Construction Overhead for MvNormal

MvNormal distributions in the Distributions package have a large construction overhead because the underlaying PDMats package performs a full Cholesky decomposition of the covariance matrix. In theory, I think this can be efficient when performing repeated operations on the distribution. An alternative package is GaussianDistributions, which does not have a noticeable construction overhead.

Below I’ve compared their performance for a joint construction and matrix multiplication operation on a “moderately sized” dense array. The multiplication should be faster due to the use of the Cholesky decomposition instead of the full aray, but is not.

Due to the Cholesky decomposition, MvNormal is still significantly slower and becomes more so for smaller arrays. It also uses more memory. Even for arrays as large as 1024 x 1024, Gaussian is still faster.

Distributions has a lot of features that I would like to take advantage of, but it looks like the use of PDMats might be holding back performance.

Any advice on how to avoid this overhead with MvNormal distributions? Does anyone see a large speedup for their application?

using Distributions, GaussianDistributions, BenchmarkTools

# create valid multi-Gaussian
N = 256
mean = rand(N)
tmp = rand(N, N)
cov = tmp * tmp'

# create arbitrary transformation
A = rand(N, N)
G1 = MvNormal(mean, cov) 
G2 = Gaussian(mean, cov)

# compare two tools
# = 1.5ms for me (0.5ms for construction, 1.0ms for multiplication)
@benchmark G1 = MvNormal(mean, cov) 
@benchmark A * G1

# = 0.5ms for me (0.0ms for construction, 0.5ms for multiplication)
@benchmark G2 = Gaussian(mean, cov) 
@benchmark A * G2

I am not sure why construction is a relevant benchmark. Presumably you want to do something with the distribution (evaluate pdfs, generate random draws), for pretty much everything you will need a factorized covariance matrix.

Using \Sigma is fine for theory, but for actual calculations you should go out of your way to avoid constructing it. I think that the constructor should go further and actually require a factor A (AA' = \Sigma) for multivariate normals (with Cholesky being a special case, but there is no harm in being generic). This would be consistent with requiring the standard deviation for Normal. The form with \Sigma should be deprecated and banished to dark oblivion.

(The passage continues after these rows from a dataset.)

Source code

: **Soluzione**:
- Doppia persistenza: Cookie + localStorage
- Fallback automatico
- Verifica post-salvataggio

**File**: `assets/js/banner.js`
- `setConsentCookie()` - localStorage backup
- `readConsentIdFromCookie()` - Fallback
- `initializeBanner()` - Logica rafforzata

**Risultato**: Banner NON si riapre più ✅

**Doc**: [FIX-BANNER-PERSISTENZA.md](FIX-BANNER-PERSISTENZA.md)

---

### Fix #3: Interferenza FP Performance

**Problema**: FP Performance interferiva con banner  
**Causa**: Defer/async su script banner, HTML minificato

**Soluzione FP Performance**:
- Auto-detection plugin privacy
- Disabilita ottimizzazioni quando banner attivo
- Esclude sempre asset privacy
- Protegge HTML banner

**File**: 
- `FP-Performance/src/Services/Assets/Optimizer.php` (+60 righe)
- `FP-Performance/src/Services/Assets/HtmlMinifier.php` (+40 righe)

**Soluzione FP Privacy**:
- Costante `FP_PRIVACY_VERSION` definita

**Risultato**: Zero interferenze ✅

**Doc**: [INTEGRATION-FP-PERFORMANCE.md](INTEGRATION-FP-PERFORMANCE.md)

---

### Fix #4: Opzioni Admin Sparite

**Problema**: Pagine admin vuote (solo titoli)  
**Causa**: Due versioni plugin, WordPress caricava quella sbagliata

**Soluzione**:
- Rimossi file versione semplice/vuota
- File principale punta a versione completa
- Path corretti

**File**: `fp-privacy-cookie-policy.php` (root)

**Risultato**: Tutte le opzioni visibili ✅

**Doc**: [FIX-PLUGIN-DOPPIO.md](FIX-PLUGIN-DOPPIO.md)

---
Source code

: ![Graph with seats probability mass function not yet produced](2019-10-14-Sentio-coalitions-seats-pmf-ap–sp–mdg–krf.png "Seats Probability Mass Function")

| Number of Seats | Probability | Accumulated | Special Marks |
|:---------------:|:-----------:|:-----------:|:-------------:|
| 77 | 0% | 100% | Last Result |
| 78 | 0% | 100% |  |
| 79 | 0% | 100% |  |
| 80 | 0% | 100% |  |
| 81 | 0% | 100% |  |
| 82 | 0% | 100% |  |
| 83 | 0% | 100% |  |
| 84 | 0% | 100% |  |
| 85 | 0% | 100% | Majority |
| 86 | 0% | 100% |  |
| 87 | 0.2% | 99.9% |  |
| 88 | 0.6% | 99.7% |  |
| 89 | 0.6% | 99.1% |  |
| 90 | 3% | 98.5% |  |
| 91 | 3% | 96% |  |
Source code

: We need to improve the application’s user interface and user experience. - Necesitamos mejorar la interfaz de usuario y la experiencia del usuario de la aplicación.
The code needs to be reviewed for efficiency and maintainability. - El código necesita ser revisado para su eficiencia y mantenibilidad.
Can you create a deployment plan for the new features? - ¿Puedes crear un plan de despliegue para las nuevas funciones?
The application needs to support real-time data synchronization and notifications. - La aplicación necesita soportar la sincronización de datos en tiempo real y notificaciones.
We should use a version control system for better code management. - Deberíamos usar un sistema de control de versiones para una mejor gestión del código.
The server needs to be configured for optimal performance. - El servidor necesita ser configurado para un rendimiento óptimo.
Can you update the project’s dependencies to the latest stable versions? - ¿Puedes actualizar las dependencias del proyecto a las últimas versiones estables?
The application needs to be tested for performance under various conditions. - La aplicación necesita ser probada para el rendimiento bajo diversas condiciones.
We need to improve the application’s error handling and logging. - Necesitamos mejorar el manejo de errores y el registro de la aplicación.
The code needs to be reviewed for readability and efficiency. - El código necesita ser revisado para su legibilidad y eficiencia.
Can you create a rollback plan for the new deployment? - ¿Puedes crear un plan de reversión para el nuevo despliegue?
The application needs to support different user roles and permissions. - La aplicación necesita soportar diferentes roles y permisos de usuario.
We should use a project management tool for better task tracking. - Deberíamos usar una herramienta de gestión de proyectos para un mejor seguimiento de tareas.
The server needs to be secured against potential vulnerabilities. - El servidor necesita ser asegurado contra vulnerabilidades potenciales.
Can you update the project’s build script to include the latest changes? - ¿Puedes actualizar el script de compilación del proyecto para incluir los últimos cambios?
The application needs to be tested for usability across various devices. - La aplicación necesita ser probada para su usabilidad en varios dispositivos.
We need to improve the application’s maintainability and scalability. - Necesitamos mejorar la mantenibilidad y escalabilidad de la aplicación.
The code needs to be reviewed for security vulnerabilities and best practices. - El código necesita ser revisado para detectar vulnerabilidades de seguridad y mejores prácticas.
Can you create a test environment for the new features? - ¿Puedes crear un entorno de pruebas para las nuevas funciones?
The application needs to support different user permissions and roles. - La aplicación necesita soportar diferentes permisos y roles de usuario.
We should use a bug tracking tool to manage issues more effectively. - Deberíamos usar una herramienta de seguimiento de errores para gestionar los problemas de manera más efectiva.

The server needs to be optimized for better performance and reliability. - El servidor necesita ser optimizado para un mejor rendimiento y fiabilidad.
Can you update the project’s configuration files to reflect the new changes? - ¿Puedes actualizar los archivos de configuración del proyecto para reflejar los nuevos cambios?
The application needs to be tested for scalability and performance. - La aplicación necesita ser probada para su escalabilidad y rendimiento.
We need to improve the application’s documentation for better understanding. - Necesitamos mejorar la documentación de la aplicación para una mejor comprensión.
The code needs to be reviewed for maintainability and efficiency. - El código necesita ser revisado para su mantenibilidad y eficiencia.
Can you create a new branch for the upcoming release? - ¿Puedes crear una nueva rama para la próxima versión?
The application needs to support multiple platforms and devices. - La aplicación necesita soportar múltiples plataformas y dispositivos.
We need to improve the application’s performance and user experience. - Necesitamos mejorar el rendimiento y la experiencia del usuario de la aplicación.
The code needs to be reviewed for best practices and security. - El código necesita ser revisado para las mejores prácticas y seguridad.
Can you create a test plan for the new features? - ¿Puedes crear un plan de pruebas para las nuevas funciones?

All the points you make are good ones and your suggestion of removing Σ makes sense to me. Construction is sometimes a valid metric if your applications involves the creation and simple operation on many distributions. But in general, point taken. I’ve changed my example above to explicitly show that the math is slower, not just construction, with MvNormal.

Linear operations on normal distributions are extremely common in many fields. Does anyone have any insight why the factored tri-product used by PDMats below is slower than when taken on Σ directly?


# from Distributions.jl
*(B::AbstractMatrix, d::MvNormal) = MvNormal(B * d.μ, X_A_Xt(d.Σ, B))

# from PDMats.jl
function X_A_Xt(a::PDMat, x::StridedMatrix)
    cf = a.chol.U
    z = rmul!(copy(x), transpose(cf))
    return z * transpose(z)
end

With GitHub - mschauer/GaussianDistributions.jl: Gaussian distributions as state variables and for uncertainty quantification with Unitful what we use for Gaussian uncertainty propagation (it also defines some linear operators for Gaussians) you are free to construct a Gaussian with Cholesky factor or covariance matrix, maybe that helps.

Regarding cost, the PDMat code has to factorize again, because z is typically not triangular.

I guess this shows why construction time could be an important metric - every time an operation such as addition, multiplication, etc is performed on an MvNormal distribution, a new distribution is created with the overhead of factorization.

My application has state space aspects that require efficient affine transformations, like GaussianDistributions has, but also need features from Distributions such as sampling, mixture models, etc. Is there a clean way to use the performance and flexibility of GaussianDistributions within the larger framework of Distributions to get the desired tools?